Forget about poking under the hood

Another issue for used hybrid shoppers is their inability to pop open the hood and examine and yank wires, connectors and other under-hood components to determine whether they are tight, corrosion-free and undamaged.

“The things that you could once normally do on a vehicle in the past — all of that poking, prodding and examining — well, you just can’t do that in the engine bay of a hybrid because you are dealing with voltages of over 330 volts,” Goss says. “You can’t do that on the hybrid, not safely anyway.”

In addition, most modern vehicles now utilize plastic covers or shields to make engines appear more aesthetically pleasing and/or to better control airflow, and you might not be able to see the critical components.

Taking the car for a test drive also will not tell you much if you are unaccustomed to driving a hybrid, Goss says. The telltale sounds that indicate a problem with a vehicle are markedly different from those of a standard car. Only a trained hybrid technician is able to tell which of these sounds is abnormal.

“Frankly, if I was seriously considering buying a used hybrid, I would find a reputable and competent mechanic who specializes in servicing hybrid vehicles — one who is impartial to the sale — and I would pay the $60 to $120 to have that vehicle thoroughly checked out,” says Goss.

Is the certified, pre-owned hybrid your best option?

Kolz and Olson concur that “factory-certified” hybrid vehicles represent the best option for the first-time, used hybrid buyer. Not only do such vehicles come with warranty protections, they also can spare shoppers the grief of buying a hybrid car from a less than truthful private seller.

To attract new buyers to the used hybrid market, Toyota launched its own Toyota Certified Used Hybrid program in January. Each Toyota certified hybrid vehicle undergoes a 160-point inspection of all internal and external components, plus an additional 14-point inspection of the vehicle’s hybrid components.

“We will only certify used hybrid vehicles with less than 85,000 miles from the current model year to six years back,” Olson says. “Our cars are reconditioned and put back into as close to new condition as possible, and we will not certify for sale any vehicle that fails to pass a Carfax check.” Also, Toyota gives a comprehensive 3-month/3,000-mile warranty on its used cars.

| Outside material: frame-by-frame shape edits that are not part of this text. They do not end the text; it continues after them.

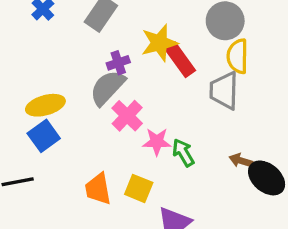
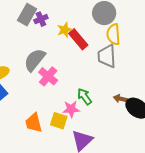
yellow star: (159, 43) -> (65, 30), size x0.7
purple cross: (118, 63) -> (41, 19), moved
pink star: (157, 142) -> (71, 109), moved

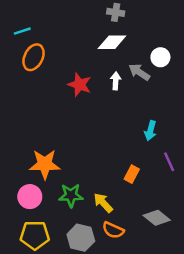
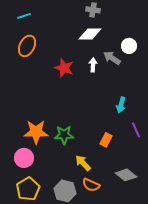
cyan line: (22, 31) -> (24, 16), moved
green star: (71, 195) -> (64, 135), moved
yellow pentagon: (35, 235) -> (28, 189), turned -30

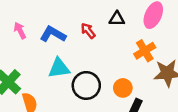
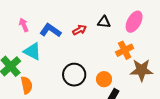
red arrow: (88, 31) -> (80, 30), turned 96
cyan triangle: (59, 68) -> (32, 51), moved, turned 30

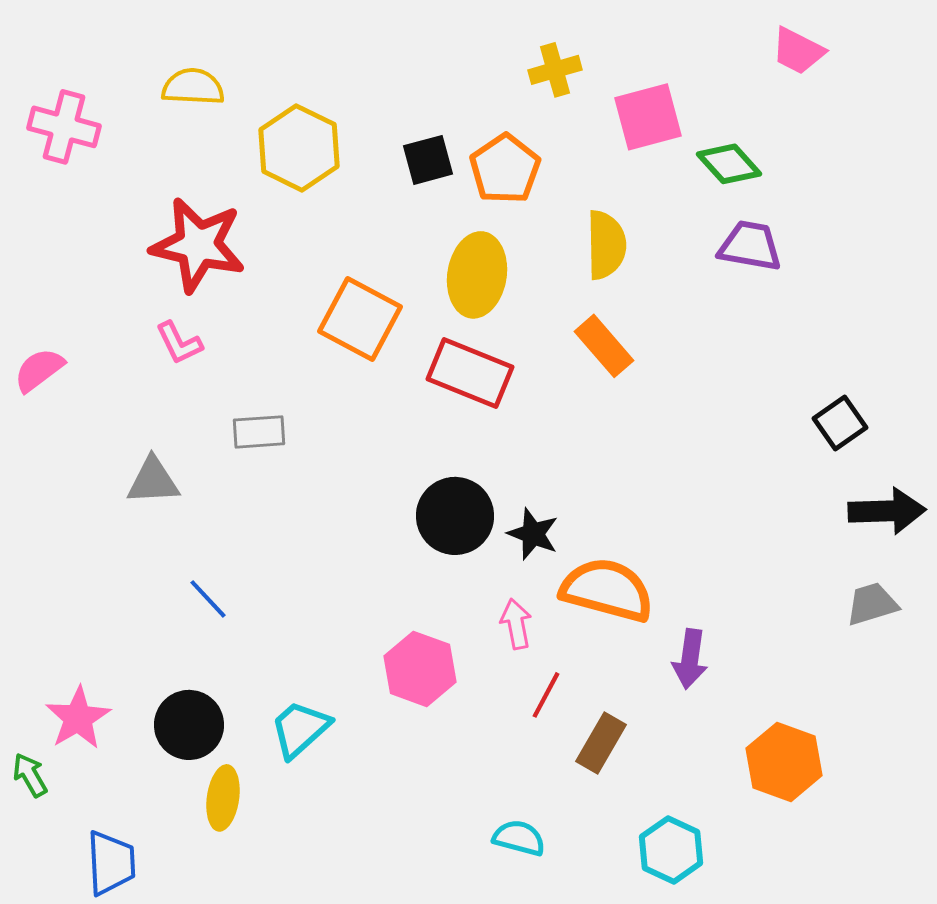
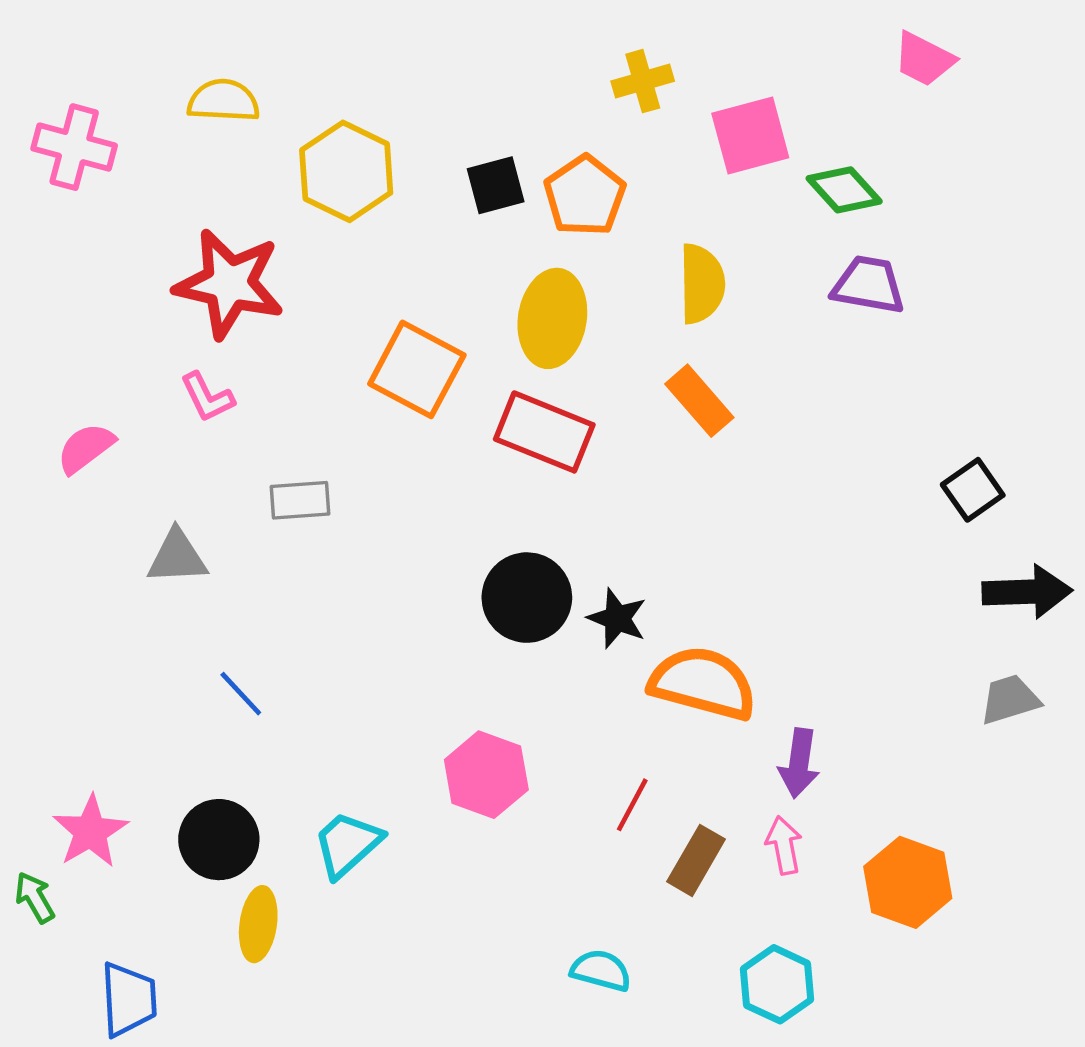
pink semicircle: (39, 370) -> (86, 448), moved
pink arrow: (516, 624) -> (784, 845), moved

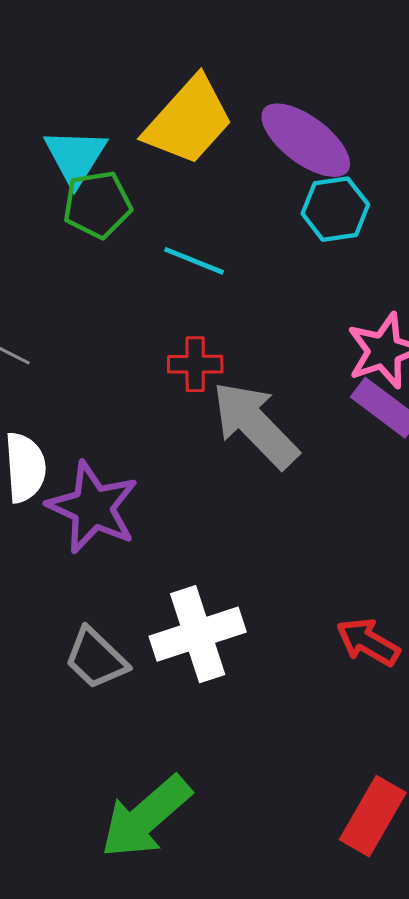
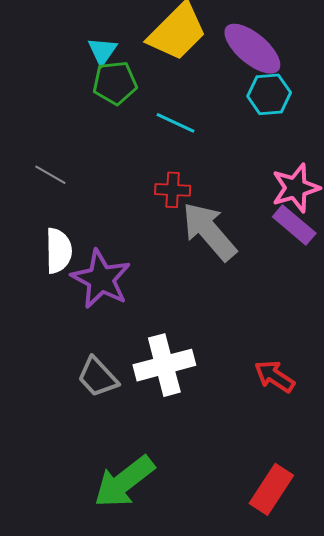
cyan triangle: (75, 157) -> (102, 51), size x0.7

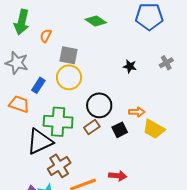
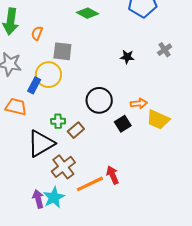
yellow circle: (69, 77) -> (48, 75), moved
green cross: (58, 122) -> (58, 121), size x0.5
brown rectangle: (92, 127) -> (76, 130), moved
red arrow: (118, 176) -> (113, 175), moved, turned -114

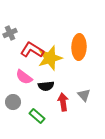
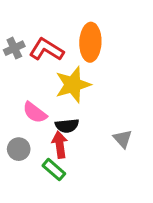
orange ellipse: (79, 47) -> (90, 42), moved
red L-shape: (32, 50) -> (46, 50), moved
red arrow: (63, 102) -> (60, 145), moved

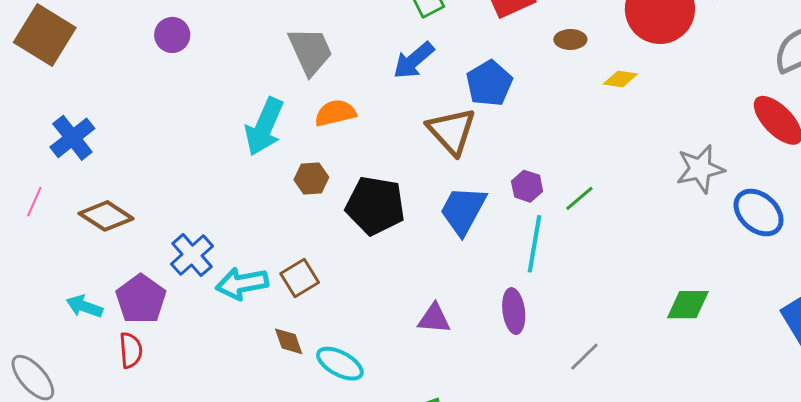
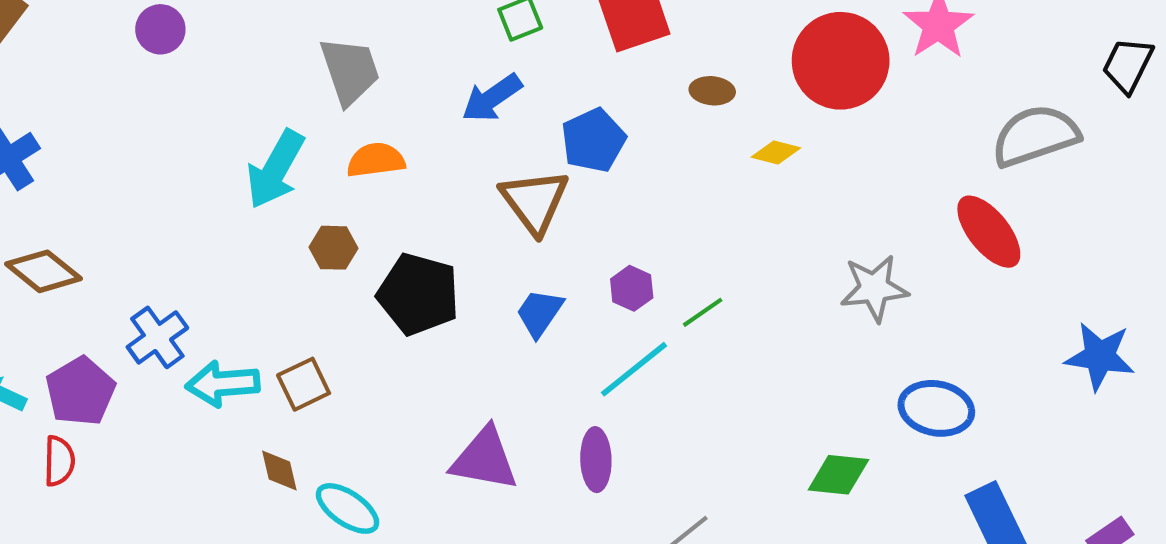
blue trapezoid: (463, 210) -> (540, 313), size x0.7
blue ellipse: (759, 213) -> (936, 408), moved, turned -36
cyan line: (534, 244) -> (634, 369), turned 36
purple triangle: (434, 319) -> (484, 459), size x1.5

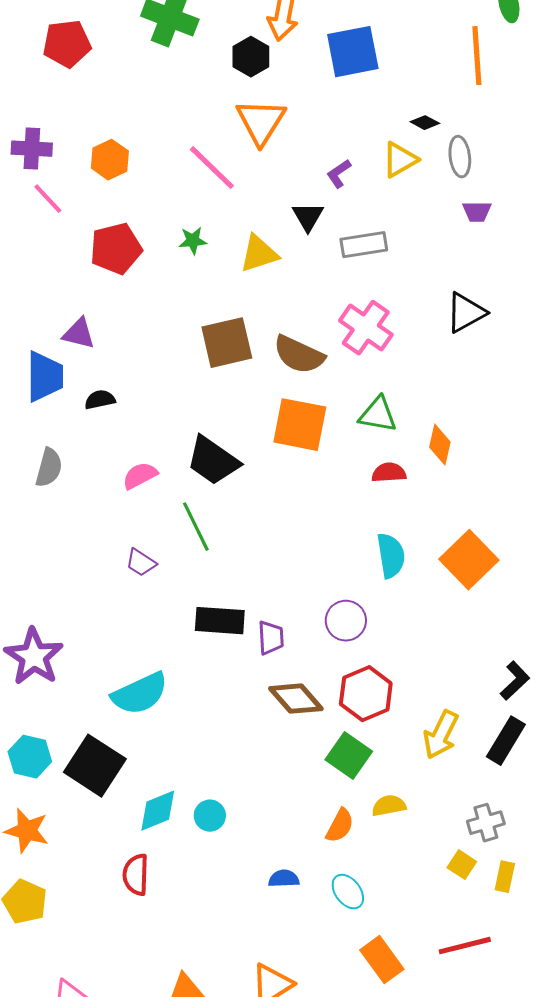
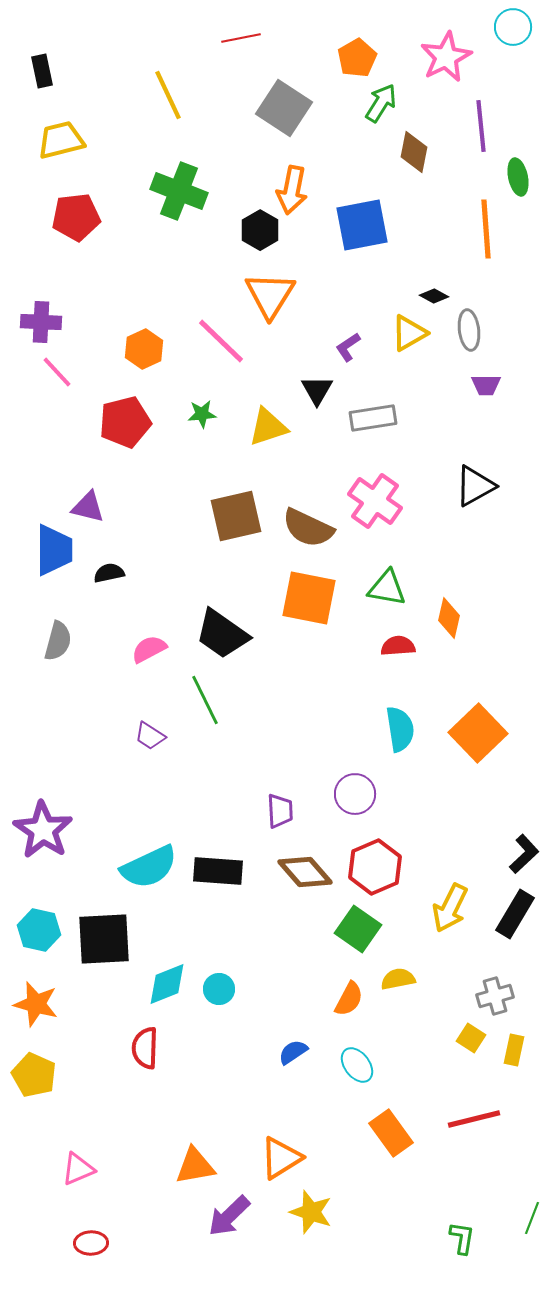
orange hexagon: (110, 160) -> (144, 349), moved
black rectangle: (220, 621) -> (218, 871), moved
black square: (95, 766) -> (104, 939), turned -36
blue semicircle: (284, 879) -> (293, 1052), turned -32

A certified used Honda hybrid vehicle undergoes a 150-point inspection and it will come with a 12-month/12,000-mile warranty. “This warranty is available on any used Honda vehicle that’s six years old and under (and) that has less than 80,000 miles on the odometer,” Kolz says.

Sometimes car dealers will offer their own certification program in lieu of a manufacturer’s certification program, but Olson encourages car shoppers to seek out only those vehicles backed by a manufacturer certification. “When you get a warranty from Toyota, well, we’re still going to be in business years from now … whereas dealer warranties might be backed by some third party with questionable financial security and longevity,” he says.

In addition, with a factory used car-certification program such as Toyota’s, buyers might enjoy the added advantage of getting new car financing rates on their used hybrid, Olson says. “If you can get new car financing on a car that could be three years old, that could be a home run,” he says.

Buying used vs. new: Do the math before deciding

Many consumers are unaware of the difficult market that new hybrids are in and mistakenly pay a huge premium on a used vehicle, Goss says.

“With all of the dealer incentives, factory rebates, and tax breaks that are currently being offered on new hybrid vehicles coupled with the not inconsiderable advantages of special financing offers and lower monthly payments … you could actually be better off buying a new hybrid,” he says. “The difference in terms of payments and debt-load might not be that great in the end.”

So, before you commit to a used or new hybrid, run the numbers to make sure that you buy the car that affords you the best bang for your buck. You might discover you can afford to buy a new hybrid on a used hybrid budget.